**PROBLEM REQUIREMENTS**
Without skipping a line, reproduce the entries exactly.

Records from a dataset
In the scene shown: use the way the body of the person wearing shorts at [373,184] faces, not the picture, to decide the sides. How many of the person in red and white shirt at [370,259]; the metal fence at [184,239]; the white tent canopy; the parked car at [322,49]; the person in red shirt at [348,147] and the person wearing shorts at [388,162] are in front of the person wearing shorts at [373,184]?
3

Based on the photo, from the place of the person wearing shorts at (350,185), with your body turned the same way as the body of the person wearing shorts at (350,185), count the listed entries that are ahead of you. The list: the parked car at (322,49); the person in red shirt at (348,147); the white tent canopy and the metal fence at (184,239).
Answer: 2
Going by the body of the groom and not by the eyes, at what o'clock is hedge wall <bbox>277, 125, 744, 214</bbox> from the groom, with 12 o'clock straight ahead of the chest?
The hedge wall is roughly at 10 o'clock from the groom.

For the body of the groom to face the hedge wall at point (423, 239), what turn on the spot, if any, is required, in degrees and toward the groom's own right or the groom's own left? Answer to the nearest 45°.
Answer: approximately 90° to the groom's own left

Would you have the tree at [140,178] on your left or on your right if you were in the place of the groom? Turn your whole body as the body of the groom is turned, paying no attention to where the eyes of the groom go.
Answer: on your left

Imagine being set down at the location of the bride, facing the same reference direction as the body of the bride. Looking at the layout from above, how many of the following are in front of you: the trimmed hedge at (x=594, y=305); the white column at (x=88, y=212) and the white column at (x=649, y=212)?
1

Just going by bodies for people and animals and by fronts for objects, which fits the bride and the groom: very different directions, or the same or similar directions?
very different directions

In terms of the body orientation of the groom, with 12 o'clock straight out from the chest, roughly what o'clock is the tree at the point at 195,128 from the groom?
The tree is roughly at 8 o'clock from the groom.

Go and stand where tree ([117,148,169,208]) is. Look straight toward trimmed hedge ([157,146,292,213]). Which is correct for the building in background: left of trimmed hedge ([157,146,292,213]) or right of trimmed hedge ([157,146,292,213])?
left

**ANSWER BELOW**
In the scene shown: use the way the body of the person wearing shorts at [373,184] faces, not the picture, to decide the sides. How many of the person in red and white shirt at [370,259]; the metal fence at [184,239]; the white tent canopy; the parked car at [322,49]; the person in red shirt at [348,147] and the person wearing shorts at [388,162] are in front of the person wearing shorts at [373,184]?
3

Based on the photo, from the place of the person wearing shorts at (350,185), with your body turned the same way as the body of the person wearing shorts at (350,185), count the listed entries that are ahead of you. The list: the parked car at (322,49); the person in red shirt at (348,147); the white tent canopy and the metal fence at (184,239).
Answer: 2
Going by the body of the groom and not by the eyes, at what o'clock is hedge wall <bbox>277, 125, 744, 214</bbox> from the groom, with 12 o'clock straight ahead of the chest?
The hedge wall is roughly at 10 o'clock from the groom.

For the body of the groom to face the hedge wall at point (423, 239), what turn on the spot, if any, is required, in degrees and toward the groom's own right or the groom's own left? Answer to the nearest 45°.
Answer: approximately 90° to the groom's own left

Would you have the tree at [140,178] on your left or on your right if you were in the place of the groom? Turn your whole body as the body of the groom is turned, paying no attention to where the eyes of the groom go.
Answer: on your left

Imagine being set down at the location of the bride, facing the same reference direction as the body of the bride. Looking at the layout from above, how many of the following are in front of you: the trimmed hedge at (x=594, y=305); the white column at (x=88, y=212) and the white column at (x=649, y=212)?
1

Just going by bodies for people and animals and by fronts for objects, which fits the bride and the groom: very different directions, or the same or similar directions?
very different directions

In terms of the body orientation of the groom, with 12 o'clock straight out from the chest, roughly what o'clock is the tree at the point at 195,128 from the groom?
The tree is roughly at 8 o'clock from the groom.

Go and stand where tree ([117,148,169,208]) is. Look straight toward trimmed hedge ([157,146,292,213]). Which is correct for the building in background: left of trimmed hedge ([157,146,292,213]) or right of trimmed hedge ([157,146,292,213])?
left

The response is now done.